What the task requires: Look through the entries that follow and return each line that has the string "created".
Segment Start: Dataset records
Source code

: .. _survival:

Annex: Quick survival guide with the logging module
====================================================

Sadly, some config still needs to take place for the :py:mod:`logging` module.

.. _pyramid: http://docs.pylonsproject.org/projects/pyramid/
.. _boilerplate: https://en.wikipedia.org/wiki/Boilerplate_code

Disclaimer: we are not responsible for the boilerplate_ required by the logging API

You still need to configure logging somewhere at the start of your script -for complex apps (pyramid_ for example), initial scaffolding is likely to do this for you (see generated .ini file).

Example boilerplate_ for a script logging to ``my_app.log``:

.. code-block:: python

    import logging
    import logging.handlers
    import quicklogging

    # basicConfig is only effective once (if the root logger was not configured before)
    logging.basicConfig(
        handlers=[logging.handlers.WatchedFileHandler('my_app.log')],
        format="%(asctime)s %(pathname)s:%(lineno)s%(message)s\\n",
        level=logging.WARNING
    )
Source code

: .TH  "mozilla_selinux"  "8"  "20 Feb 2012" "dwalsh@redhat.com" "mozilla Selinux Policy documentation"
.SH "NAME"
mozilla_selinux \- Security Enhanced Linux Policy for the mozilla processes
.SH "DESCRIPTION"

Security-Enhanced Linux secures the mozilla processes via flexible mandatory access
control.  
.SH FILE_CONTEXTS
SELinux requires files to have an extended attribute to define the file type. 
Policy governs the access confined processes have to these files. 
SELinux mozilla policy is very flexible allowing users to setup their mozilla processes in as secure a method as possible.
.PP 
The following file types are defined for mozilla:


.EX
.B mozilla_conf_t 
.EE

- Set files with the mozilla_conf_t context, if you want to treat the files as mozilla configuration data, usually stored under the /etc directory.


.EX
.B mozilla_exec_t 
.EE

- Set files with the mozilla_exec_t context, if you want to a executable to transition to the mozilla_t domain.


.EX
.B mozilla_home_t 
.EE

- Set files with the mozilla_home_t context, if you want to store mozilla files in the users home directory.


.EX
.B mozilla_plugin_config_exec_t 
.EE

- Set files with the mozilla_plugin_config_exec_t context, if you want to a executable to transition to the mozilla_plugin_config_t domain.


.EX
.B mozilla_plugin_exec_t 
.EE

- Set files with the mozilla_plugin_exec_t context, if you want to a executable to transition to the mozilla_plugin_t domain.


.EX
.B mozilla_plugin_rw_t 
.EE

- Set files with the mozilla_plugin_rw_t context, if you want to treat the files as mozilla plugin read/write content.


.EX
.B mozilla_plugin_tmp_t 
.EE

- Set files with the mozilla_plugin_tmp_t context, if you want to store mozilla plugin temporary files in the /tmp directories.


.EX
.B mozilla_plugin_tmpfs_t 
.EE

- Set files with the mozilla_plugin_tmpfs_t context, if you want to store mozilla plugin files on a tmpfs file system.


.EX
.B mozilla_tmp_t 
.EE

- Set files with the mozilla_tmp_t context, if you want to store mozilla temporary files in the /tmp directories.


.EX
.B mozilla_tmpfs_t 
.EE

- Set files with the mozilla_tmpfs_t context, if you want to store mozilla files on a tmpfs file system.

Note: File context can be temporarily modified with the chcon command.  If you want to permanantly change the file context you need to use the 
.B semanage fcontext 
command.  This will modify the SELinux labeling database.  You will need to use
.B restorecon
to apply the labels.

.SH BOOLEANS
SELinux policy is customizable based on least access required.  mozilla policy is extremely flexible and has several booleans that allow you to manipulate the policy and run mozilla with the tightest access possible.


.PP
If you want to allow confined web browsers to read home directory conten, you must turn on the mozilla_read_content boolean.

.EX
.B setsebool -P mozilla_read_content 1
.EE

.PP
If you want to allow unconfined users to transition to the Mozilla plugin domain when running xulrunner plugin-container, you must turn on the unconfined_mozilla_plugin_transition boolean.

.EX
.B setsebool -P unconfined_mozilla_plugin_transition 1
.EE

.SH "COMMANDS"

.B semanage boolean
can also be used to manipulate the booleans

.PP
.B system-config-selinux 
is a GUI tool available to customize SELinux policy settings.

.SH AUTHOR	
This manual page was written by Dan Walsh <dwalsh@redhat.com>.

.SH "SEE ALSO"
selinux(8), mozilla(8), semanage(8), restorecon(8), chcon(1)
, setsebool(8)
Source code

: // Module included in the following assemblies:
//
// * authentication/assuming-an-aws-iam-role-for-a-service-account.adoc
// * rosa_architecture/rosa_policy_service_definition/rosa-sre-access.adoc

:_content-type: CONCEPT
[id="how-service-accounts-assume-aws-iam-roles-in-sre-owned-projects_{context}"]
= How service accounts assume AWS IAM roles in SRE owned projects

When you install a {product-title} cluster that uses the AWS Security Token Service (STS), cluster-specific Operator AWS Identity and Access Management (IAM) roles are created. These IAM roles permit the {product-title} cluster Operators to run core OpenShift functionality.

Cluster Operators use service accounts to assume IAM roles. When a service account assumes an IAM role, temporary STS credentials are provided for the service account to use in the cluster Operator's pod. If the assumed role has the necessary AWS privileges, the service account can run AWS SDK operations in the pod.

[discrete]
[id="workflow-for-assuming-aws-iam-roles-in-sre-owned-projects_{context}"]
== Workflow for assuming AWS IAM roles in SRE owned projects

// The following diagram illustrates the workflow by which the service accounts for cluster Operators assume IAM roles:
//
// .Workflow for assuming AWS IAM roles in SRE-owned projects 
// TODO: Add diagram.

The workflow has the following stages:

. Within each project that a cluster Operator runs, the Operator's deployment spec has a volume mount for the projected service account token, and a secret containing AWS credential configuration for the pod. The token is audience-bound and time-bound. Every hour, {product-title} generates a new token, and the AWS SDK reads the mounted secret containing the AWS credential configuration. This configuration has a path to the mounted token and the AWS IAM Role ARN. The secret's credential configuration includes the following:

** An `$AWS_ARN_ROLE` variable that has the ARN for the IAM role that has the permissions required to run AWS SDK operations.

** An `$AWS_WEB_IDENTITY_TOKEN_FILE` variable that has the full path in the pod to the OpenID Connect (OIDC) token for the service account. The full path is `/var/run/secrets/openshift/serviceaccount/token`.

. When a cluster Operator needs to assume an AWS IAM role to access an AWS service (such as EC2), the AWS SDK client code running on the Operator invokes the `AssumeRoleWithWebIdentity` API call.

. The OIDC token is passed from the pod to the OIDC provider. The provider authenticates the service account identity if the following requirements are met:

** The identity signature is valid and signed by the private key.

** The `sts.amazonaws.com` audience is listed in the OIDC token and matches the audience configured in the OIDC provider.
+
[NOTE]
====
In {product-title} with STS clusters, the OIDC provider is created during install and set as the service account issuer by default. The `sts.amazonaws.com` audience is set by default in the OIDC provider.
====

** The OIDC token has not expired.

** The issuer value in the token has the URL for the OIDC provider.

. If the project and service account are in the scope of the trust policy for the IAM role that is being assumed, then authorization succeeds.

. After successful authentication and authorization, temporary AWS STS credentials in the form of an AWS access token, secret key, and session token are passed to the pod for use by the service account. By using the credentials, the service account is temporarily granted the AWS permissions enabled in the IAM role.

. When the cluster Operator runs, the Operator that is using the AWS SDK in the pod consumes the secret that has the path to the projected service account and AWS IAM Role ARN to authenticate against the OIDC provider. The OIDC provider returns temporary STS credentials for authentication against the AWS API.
Segment End: Dataset records
Written answer:
When you install a {product-title} cluster that uses the AWS Security Token Service (STS), cluster-specific Operator AWS Identity and Access Management (IAM) roles are created. These IAM roles permit the {product-title} cluster Operators to run core OpenShift functionality.
In {product-title} with STS clusters, the OIDC provider is created during install and set as the service account issuer by default. The `sts.amazonaws.com` audience is set by default in the OIDC provider.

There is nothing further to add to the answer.